Saved data entries

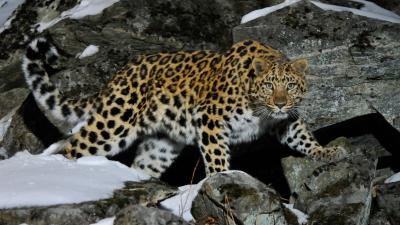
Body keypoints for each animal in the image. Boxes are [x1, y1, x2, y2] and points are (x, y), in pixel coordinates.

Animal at [22, 37, 346, 178]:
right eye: (269, 85)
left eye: (290, 86)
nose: (279, 102)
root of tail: (117, 76)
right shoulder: (211, 118)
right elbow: (216, 156)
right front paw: (222, 178)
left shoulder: (285, 120)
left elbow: (302, 137)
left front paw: (327, 152)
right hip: (115, 123)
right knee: (74, 145)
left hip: (161, 145)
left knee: (142, 165)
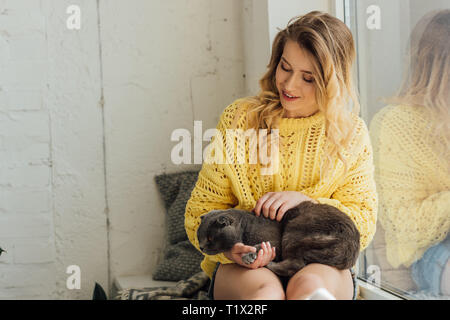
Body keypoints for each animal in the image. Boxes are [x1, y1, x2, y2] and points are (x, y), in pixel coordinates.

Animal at [199, 201, 360, 276]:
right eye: (199, 238)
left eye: (210, 238)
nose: (201, 247)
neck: (246, 225)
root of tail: (349, 245)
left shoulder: (275, 242)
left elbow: (260, 245)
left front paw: (247, 255)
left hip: (293, 231)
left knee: (296, 264)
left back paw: (269, 264)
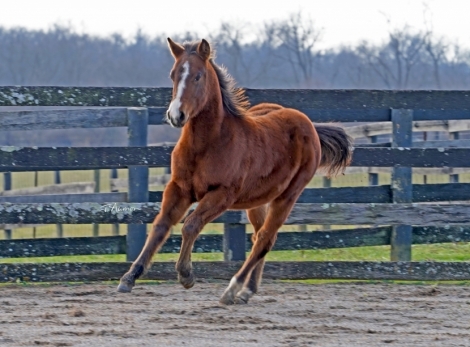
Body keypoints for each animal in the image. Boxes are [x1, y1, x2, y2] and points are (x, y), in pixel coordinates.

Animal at [117, 37, 352, 304]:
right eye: (173, 74)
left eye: (198, 76)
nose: (176, 115)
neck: (207, 144)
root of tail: (310, 125)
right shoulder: (179, 188)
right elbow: (160, 226)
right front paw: (129, 277)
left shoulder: (222, 194)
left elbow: (190, 225)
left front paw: (186, 274)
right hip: (259, 200)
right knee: (259, 235)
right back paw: (247, 290)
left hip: (288, 195)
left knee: (265, 238)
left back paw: (233, 289)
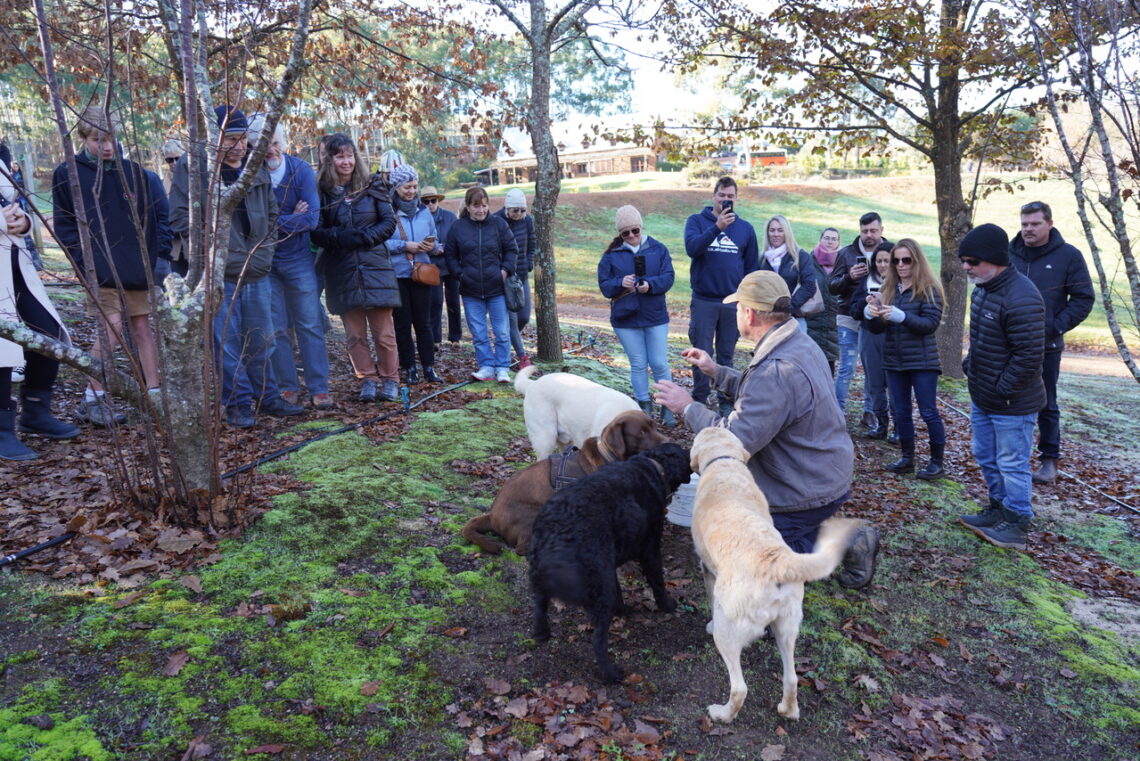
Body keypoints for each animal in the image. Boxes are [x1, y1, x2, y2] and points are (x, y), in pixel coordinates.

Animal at [526, 439, 693, 683]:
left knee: (539, 605)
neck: (652, 466)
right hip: (599, 585)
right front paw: (668, 605)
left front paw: (622, 609)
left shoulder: (611, 562)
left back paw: (541, 633)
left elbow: (619, 589)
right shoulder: (650, 549)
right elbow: (658, 583)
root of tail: (555, 530)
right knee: (598, 641)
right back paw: (611, 673)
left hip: (545, 575)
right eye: (684, 452)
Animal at [684, 426, 857, 724]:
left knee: (740, 688)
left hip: (728, 632)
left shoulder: (707, 570)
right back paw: (788, 710)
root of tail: (776, 560)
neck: (724, 461)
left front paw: (707, 623)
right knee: (792, 678)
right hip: (787, 628)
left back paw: (722, 714)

◆ PROBLEM REQUIREMENTS
Set down no line except those from the one with "right front paw: (668, 605)" to the last line of the data, inclusive, each exactly as written.

◆ TASK SOLUTION
right front paw: (668, 605)
left front paw: (622, 609)
left shoulder: (611, 562)
left back paw: (541, 633)
left elbow: (619, 589)
right shoulder: (650, 549)
right elbow: (658, 583)
root of tail: (555, 530)
right knee: (598, 641)
right back paw: (611, 673)
left hip: (545, 575)
right eye: (684, 452)
Animal at [684, 426, 857, 724]:
left knee: (740, 688)
left hip: (728, 632)
left shoulder: (707, 570)
right back paw: (788, 710)
root of tail: (776, 560)
neck: (724, 461)
left front paw: (707, 623)
right knee: (792, 678)
right hip: (787, 628)
left back paw: (722, 714)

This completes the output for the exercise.